"We will come back in the morning," I said to Elsie, "and see what we can find. Piebald Bess never came back this road!"

"As, indeed, we might have seen before this by the single tracks," she added. And, indeed, it was no great discovery after all. But old Codling and the village men just took it for granted, and as many of the farmers and even my father came in conveyances there was soon no lack of tracks all over the road.

But Elsie and I kept our counsel and made tryst for the morning. It is terrible to get bitten with the wanting to find out things. The more you know the more you want to know.

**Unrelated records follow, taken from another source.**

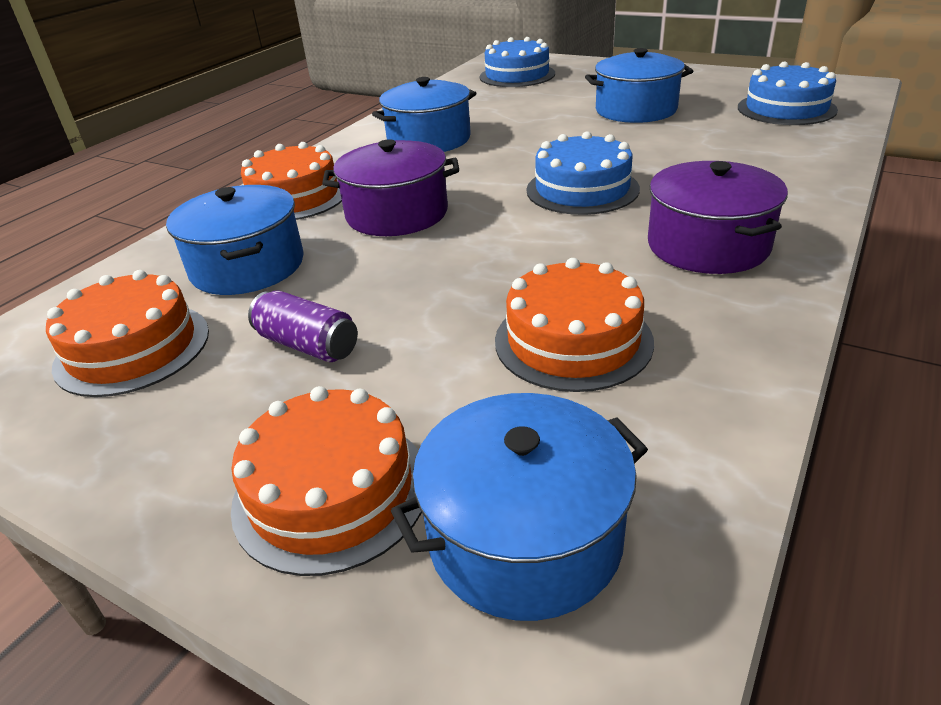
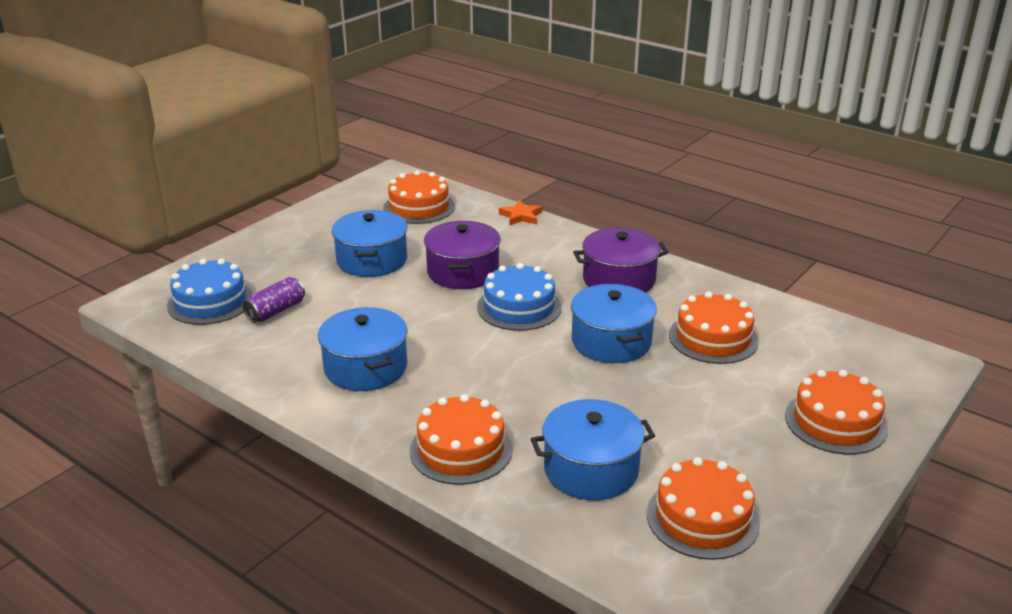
camera: 85 degrees left, 5 degrees down
(308, 345) = (707, 433): purple can -> purple can (276, 311)
(397, 214) = (524, 392): purple pot -> purple pot (463, 272)
(524, 536) = (855, 369): blue pot -> blue pot (611, 342)
(786, 109) = (419, 207): blue cake -> orange cake
(835, 161) = (521, 216): none -> orange star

Next morning it was still and clear, with a promise of heat. Elsie had asked Nance Edgar if she could go, but I had dispensed with asking my father. Indeed, so long as he was assured that I was the cleverest boy in school, and at the top of the topmost class, he did not trouble much about me, having other things on his mind. And Mr. Mustard was always ready to tell him all that. Besides it was true. I was not so clever as Elsie, and I did not pretend to be. But I could lick everybody in Breckonside school into fits, and the master was cowed of my father. I think he would have let me sit on his tall hat!

This morning was a Friday, as I remember, and there were plenty of men searching the moor, prowling about the woods, some with picks and shovels, some just with their hands in their pockets. They were looking for Harry Foster. The East Dene police, too, were all about the edges of Sparhawk Wood, as important as if they knew all about it but wouldn't tell. One of them, posted by the big, black patch to keep people off, first told us to go back, and then asked where we were going.

Elsie merely told him that so far as she knew the road went further—on to Bewick Upton, in fact.

"Are you the kids that came across the moor and found this—and the prisoner?"

To make him civil we told him we were, but that Davie Elshiner was surely innocent and would not harm a fly.

"That's as may be," said the policeman; "what did he say when you woke him?"

We told the man that Davie was afraid of being suspected, having been last seen with the missing man, also how he was sure that because he was a known poacher people would not believe him.